# CoMoSVC: Consistency Model Based Singing Voice Conversion (Colab)

This notebook provides a complete workflow to set up, prepare data, train, and run inference for the **CoMoSVC** project.

**This version has been modified to integrate with Google Drive for datasets, checkpoints, and results, ensuring your work is saved across sessions.**

**Links:**
- **Adapted Colab Repository:** [https://github.com/Crepveant/CoMoSVC-Colab](https://github.com/Crepveant/CoMoSVC-Colab)
- **Original Research Paper:** [https://arxiv.org/pdf/2401.01792.pdf](https://arxiv.org/pdf/2401.01792.pdf)

## 1. Setup Environment

First, we'll connect to Google Drive, clone the repository, and install the required dependencies.

In [None]:
from google.colab import drive
drive.mount('/content/drive')

In [None]:
print("Cloning the repository...")
!git clone https://github.com/Crepveant/CoMoSVC-Colab.git
%cd CoMoSVC-Colab

In [None]:
print("Installing dependencies from requirements.txt...")
!pip install -r requirements.txt
print("\n✅ Dependencies installed successfully!")

--- 
## 2. Download Pre-trained Components

Next, we'll download the essential pre-trained models: the vocoder, content encoder, and pitch extractor.

In [None]:
print("Downloading and extracting the HiFiGAN Vocoder (m4singer_hifigan)...")
!gdown --id 10LD3sq_zmAibl379yTW5M-LXy2l_xk6h
!unzip -q m4singer_hifigan.zip

print("\nDownloading the Content Encoder (ContentVec)...")
!mkdir -p Content
!gdown --id 1A2RQQY7gSEbdfiTHdOcNIjpnNNDYZM0b -O Content/checkpoint_best_legacy_500.pt

print("\nDownloading and extracting the Pitch Extractor (m4singer_pe)...")
!gdown --id 19QtXNeqUjY3AjvVycEt3G83lXn2HwbaJ
!unzip -q m4singer_pe.zip

print("\n✅ All components downloaded successfully!")

---
## 3. Dataset and Workspace Preparation

Instead of uploading files, we will link directories in this Colab session to your Google Drive. This is the key step to make your work persistent.

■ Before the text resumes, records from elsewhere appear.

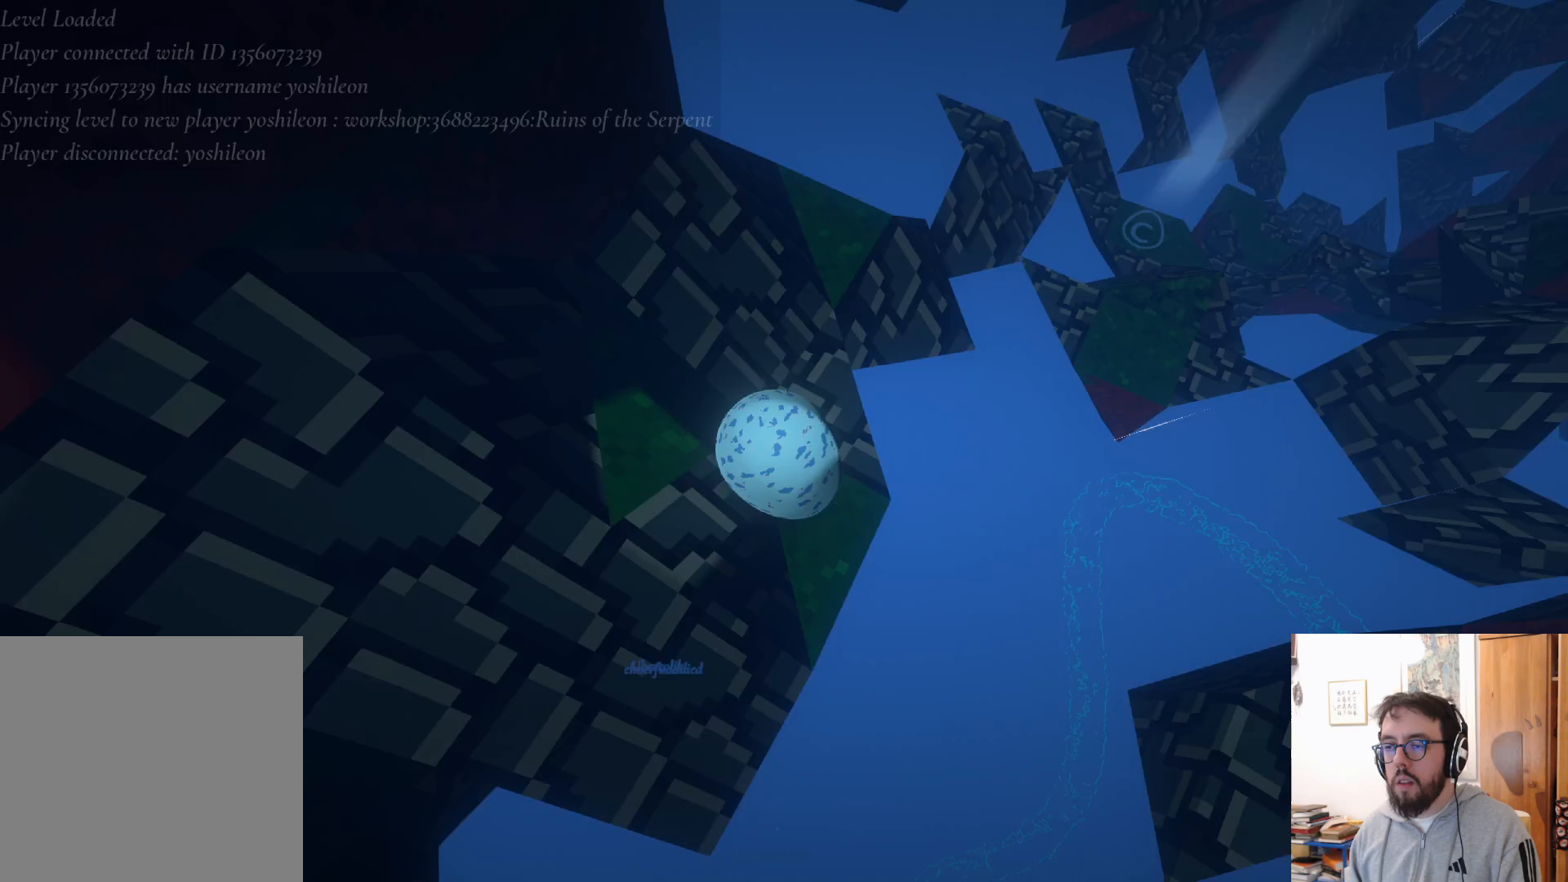
{"buttons": [], "left_stick": "up-right", "right_stick": "center", "events": [[100, "left_stick", "up-left"], [200, "right_stick", "center"], [283, "left_stick", "up"], [383, "left_stick", "up-right"]]}
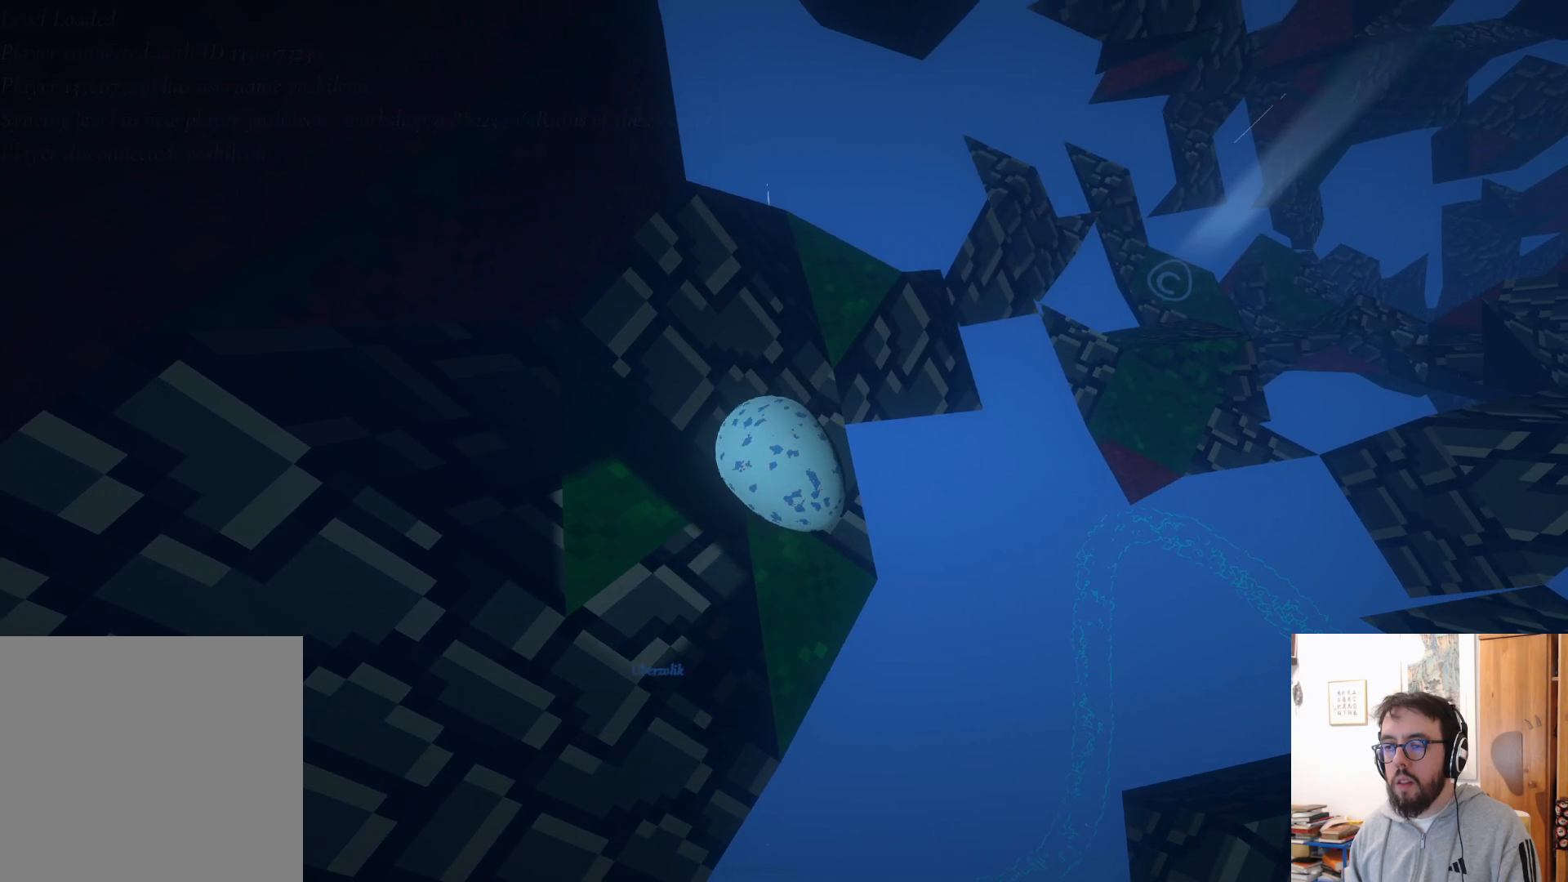
{"buttons": [], "left_stick": "down", "right_stick": "center", "events": [[50, "left_stick", "center"], [100, "left_stick", "left"], [433, "left_stick", "down"]]}
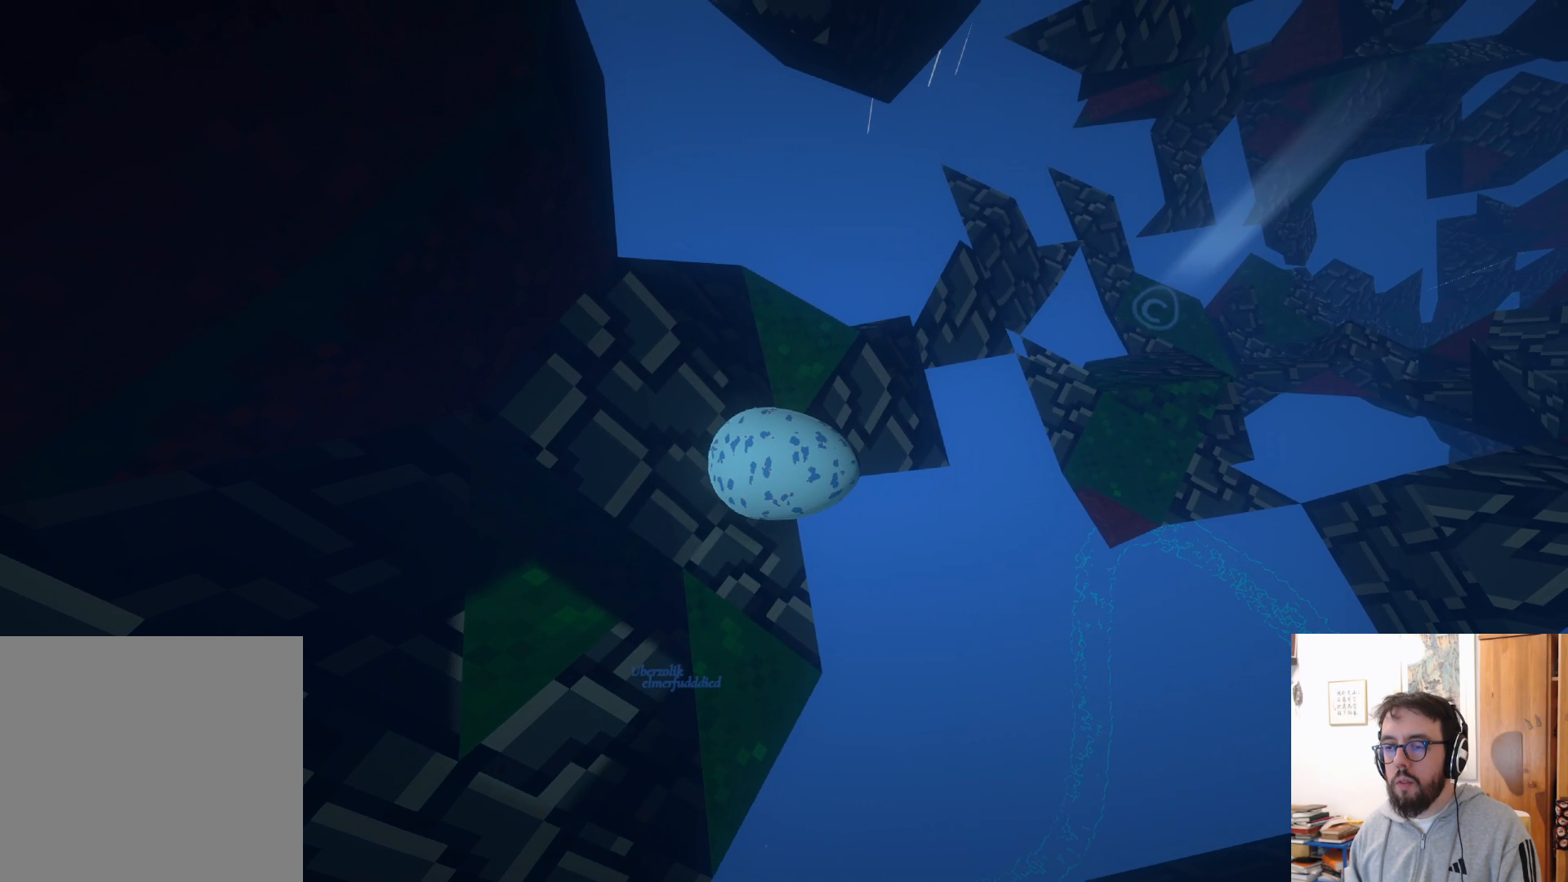
{"buttons": [], "left_stick": "left", "right_stick": "center", "events": [[133, "left_stick", "down-left"], [417, "left_stick", "left"]]}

### ⚠️ **Action Required Before Running the Next Cell**

1.  Open your Google Drive.
2.  Create a main folder for your dataset. For example, create a folder named `CoMoSVC_Dataset`.
3.  Inside that folder, create sub-folders for each singer (e.g., `my_singer`).
4.  Upload your audio files into the respective singer folders.
5.  In the form below, enter the path to the main folder you created (e.g., `CoMoSVC_Dataset`).

In [None]:
#@title Link Google Drive Folders
import os

#@markdown --- 
#@markdown #### **1. Dataset Path**
#@markdown Enter the path to your dataset folder in Google Drive (relative to 'My Drive').
GOOGLE_DRIVE_DATASET_PATH = "CoMoSVC_Dataset" #@param {type:"string"}

#@markdown --- 
#@markdown #### **2. Workspace Paths (Recommended)**
#@markdown Enter folder names to save checkpoints and results in your Google Drive.
GOOGLE_DRIVE_LOGS_PATH = "CoMoSVC_Logs" #@param {type:"string"}
GOOGLE_DRIVE_RESULTS_PATH = "CoMoSVC_Results" #@param {type:"string"}

# --- Link Dataset Folder --- 
full_drive_path = os.path.join("/content/drive/MyDrive", GOOGLE_DRIVE_DATASET_PATH)
local_path = "dataset_raw"

if not os.path.exists(full_drive_path):
    print(f"❌ ERROR: The specified dataset path does not exist in your Google Drive: {full_drive_path}")
    print("Please create the folder and place your singer sub-folders inside it before proceeding.")
else:
    if os.path.exists(local_path):
        !rm -r {local_path}
    !ln -s "{full_drive_path}" {local_path}
    print(f"✅ Dataset folder linked successfully!")
    print(f"   '{local_path}' -> '{full_drive_path}'")

# --- Link Checkpoints (Logs) Folder --- 
full_logs_path = os.path.join("/content/drive/MyDrive", GOOGLE_DRIVE_LOGS_PATH)
local_logs_path = "logs"
!mkdir -p "{full_logs_path}"
if os.path.exists(local_logs_path):
    !rm -r {local_logs_path}
!ln -s "{full_logs_path}" {local_logs_path}
print(f"✅ Checkpoints (logs) folder linked successfully!")
print(f"   '{local_logs_path}' -> '{full_logs_path}'")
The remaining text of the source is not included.